WHAT THIS TASK INVOLVES - Look through the listing for the string "locked" and copy out every line that holds it.

EXCERPTED RECORDS -
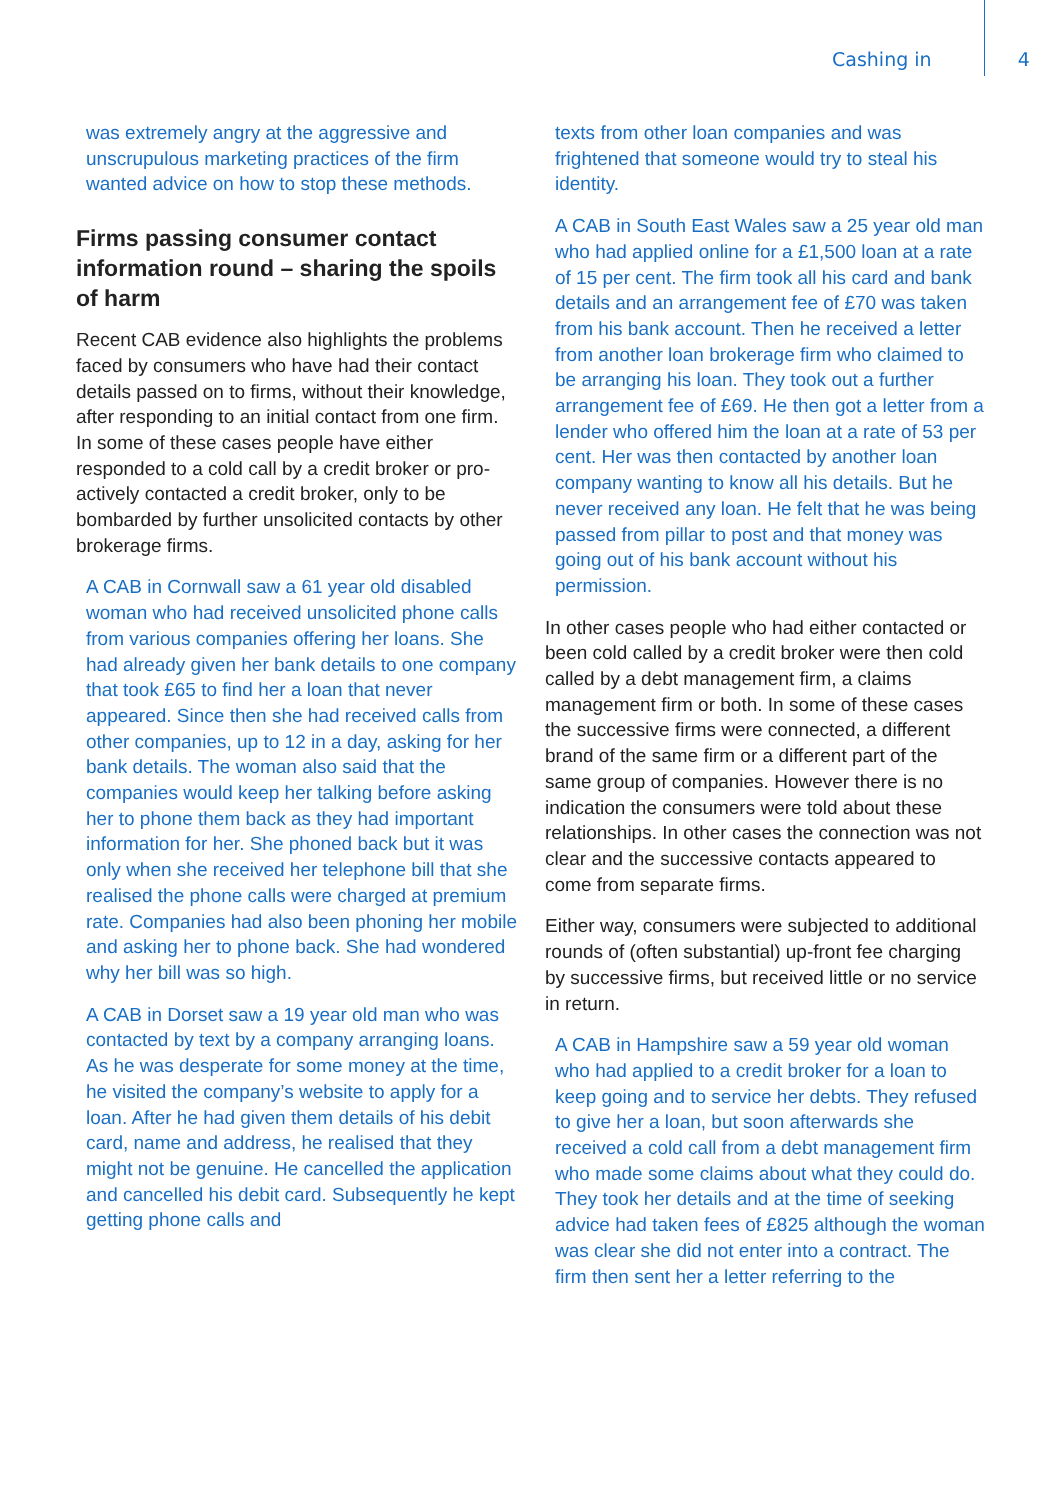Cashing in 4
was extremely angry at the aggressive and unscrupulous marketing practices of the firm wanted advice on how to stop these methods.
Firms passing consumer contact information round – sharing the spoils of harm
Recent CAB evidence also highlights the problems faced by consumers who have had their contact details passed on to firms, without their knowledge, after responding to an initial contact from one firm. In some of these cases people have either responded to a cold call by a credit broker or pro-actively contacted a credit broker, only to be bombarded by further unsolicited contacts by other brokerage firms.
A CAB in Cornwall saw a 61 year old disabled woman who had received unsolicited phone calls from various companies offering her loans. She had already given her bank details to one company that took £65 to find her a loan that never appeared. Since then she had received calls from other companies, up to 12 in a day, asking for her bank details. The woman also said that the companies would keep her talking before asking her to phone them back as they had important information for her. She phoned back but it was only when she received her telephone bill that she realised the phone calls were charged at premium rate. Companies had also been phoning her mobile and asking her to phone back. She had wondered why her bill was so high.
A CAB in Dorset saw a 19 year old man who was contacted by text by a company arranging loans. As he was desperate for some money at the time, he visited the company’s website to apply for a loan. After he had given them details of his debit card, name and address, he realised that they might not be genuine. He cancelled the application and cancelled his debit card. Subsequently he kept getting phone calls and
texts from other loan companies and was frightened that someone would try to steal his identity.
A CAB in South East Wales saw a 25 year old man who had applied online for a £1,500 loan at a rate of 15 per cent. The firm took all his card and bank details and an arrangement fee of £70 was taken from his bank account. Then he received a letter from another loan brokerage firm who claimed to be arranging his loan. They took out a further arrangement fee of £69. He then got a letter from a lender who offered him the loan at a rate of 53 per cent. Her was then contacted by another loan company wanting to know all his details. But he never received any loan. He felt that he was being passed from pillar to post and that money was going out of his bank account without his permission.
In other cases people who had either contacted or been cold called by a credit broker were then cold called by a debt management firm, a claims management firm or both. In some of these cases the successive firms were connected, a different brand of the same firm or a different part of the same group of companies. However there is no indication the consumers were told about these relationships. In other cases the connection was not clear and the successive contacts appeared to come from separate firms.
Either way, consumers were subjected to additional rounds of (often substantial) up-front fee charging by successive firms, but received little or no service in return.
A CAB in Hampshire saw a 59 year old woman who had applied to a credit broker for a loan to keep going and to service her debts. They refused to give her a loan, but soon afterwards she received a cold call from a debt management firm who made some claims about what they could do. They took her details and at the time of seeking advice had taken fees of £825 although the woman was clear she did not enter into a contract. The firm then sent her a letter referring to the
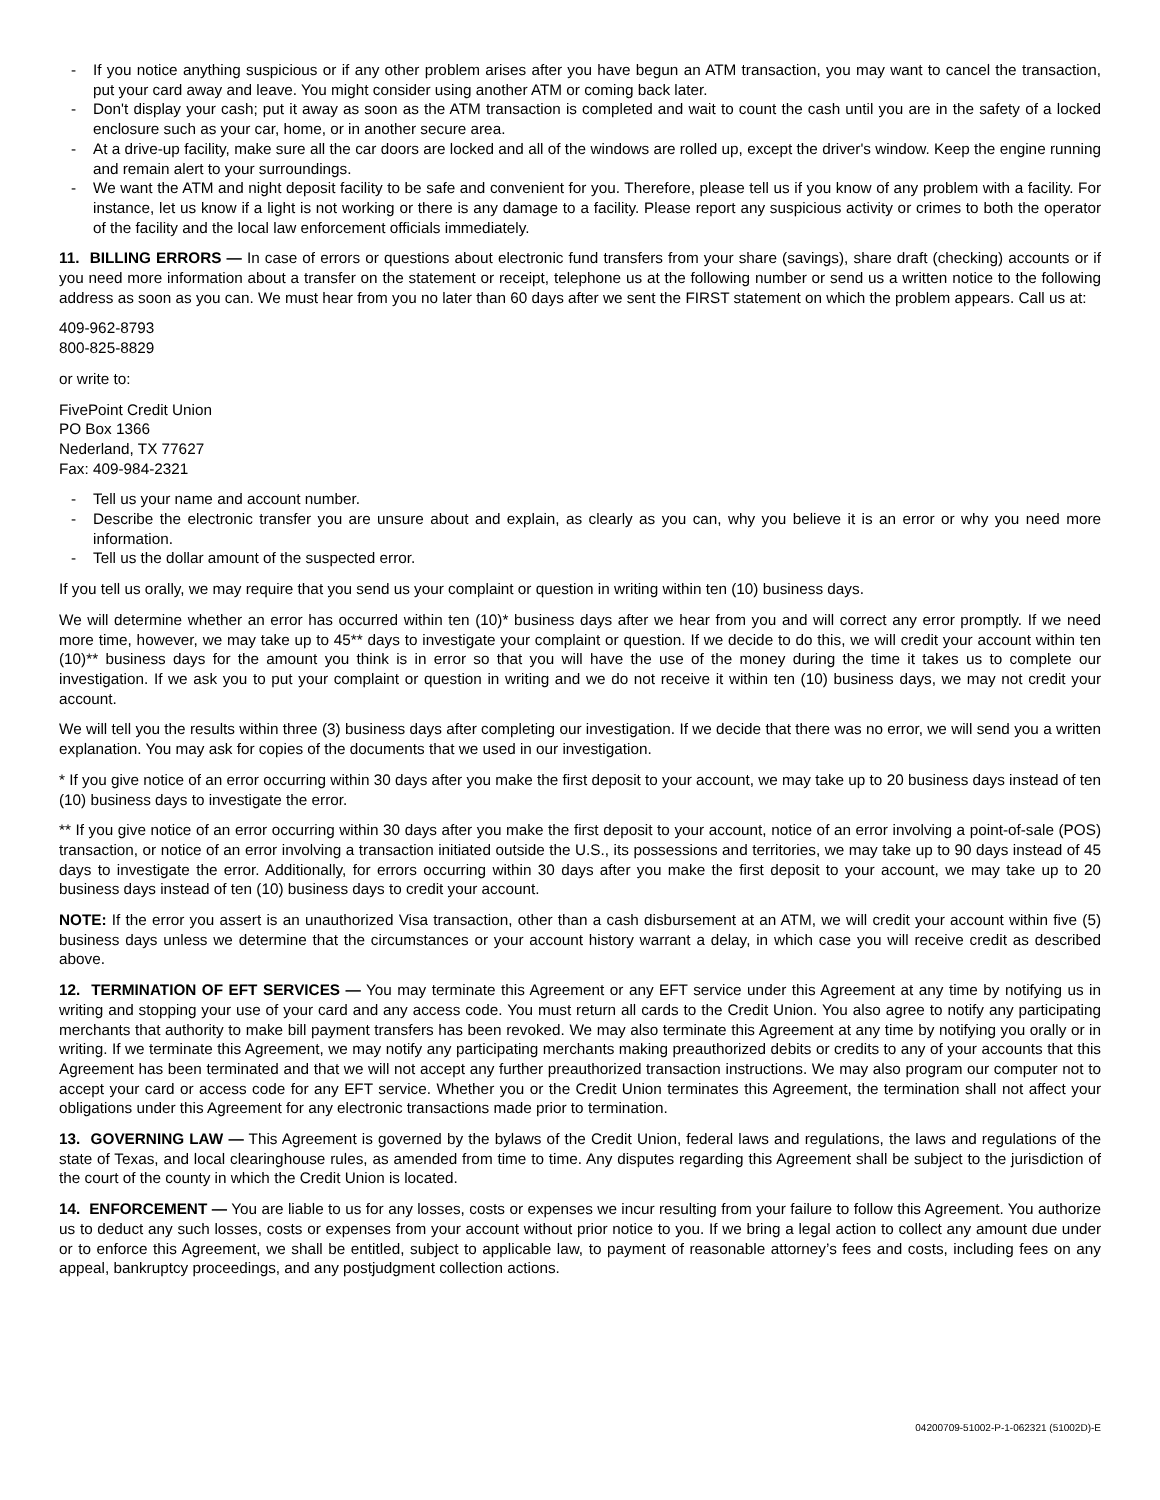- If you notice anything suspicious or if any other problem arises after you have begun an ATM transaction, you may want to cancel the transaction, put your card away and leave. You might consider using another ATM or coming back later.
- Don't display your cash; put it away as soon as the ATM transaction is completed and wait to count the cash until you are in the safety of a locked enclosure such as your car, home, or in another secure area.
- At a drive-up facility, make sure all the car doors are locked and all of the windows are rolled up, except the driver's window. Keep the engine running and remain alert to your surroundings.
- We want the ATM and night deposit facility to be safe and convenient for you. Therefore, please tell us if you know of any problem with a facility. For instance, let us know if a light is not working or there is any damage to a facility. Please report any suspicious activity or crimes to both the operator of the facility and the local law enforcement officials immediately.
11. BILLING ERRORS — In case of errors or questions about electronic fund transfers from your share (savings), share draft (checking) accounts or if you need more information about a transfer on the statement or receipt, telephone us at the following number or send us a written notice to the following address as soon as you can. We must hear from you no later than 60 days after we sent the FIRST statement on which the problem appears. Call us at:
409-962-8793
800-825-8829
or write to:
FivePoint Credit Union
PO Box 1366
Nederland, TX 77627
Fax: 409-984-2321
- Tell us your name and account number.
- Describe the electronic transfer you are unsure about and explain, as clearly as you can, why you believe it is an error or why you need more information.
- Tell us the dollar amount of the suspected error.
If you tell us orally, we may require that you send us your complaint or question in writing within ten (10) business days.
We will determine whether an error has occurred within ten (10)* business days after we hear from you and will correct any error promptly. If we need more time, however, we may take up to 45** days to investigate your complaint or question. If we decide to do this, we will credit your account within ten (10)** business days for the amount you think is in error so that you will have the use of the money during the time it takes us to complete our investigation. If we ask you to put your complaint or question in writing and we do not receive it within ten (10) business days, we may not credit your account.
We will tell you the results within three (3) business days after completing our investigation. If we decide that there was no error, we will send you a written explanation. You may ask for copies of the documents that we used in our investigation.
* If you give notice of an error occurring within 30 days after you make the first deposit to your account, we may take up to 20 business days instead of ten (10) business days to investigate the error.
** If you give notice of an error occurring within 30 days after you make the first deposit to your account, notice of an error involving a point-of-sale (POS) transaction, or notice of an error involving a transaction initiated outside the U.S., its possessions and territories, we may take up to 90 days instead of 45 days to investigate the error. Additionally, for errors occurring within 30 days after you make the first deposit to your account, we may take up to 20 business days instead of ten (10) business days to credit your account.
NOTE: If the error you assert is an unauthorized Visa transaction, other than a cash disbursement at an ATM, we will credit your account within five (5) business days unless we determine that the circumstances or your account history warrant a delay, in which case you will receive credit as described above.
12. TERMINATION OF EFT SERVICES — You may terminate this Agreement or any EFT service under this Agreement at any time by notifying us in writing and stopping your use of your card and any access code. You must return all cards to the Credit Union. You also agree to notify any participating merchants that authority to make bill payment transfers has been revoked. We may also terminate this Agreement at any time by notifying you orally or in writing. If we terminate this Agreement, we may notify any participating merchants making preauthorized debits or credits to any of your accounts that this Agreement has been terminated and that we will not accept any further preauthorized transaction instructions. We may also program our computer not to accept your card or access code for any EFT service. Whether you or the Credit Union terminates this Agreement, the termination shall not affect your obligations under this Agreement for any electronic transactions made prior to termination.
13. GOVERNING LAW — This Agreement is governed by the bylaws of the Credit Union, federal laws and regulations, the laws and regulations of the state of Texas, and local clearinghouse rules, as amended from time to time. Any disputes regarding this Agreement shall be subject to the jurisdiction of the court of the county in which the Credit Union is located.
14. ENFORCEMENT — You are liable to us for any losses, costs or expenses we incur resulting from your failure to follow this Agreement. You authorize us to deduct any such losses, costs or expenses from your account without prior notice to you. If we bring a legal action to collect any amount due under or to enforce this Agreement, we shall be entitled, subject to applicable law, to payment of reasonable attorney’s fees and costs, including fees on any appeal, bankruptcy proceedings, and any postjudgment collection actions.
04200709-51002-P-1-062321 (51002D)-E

RESULT -
- Don't display your cash; put it away as soon as the ATM transaction is completed and wait to count the cash until you are in the safety of a locked enclosure such as your car, home, or in another secure area.
- At a drive-up facility, make sure all the car doors are locked and all of the windows are rolled up, except the driver's window. Keep the engine running and remain alert to your surroundings.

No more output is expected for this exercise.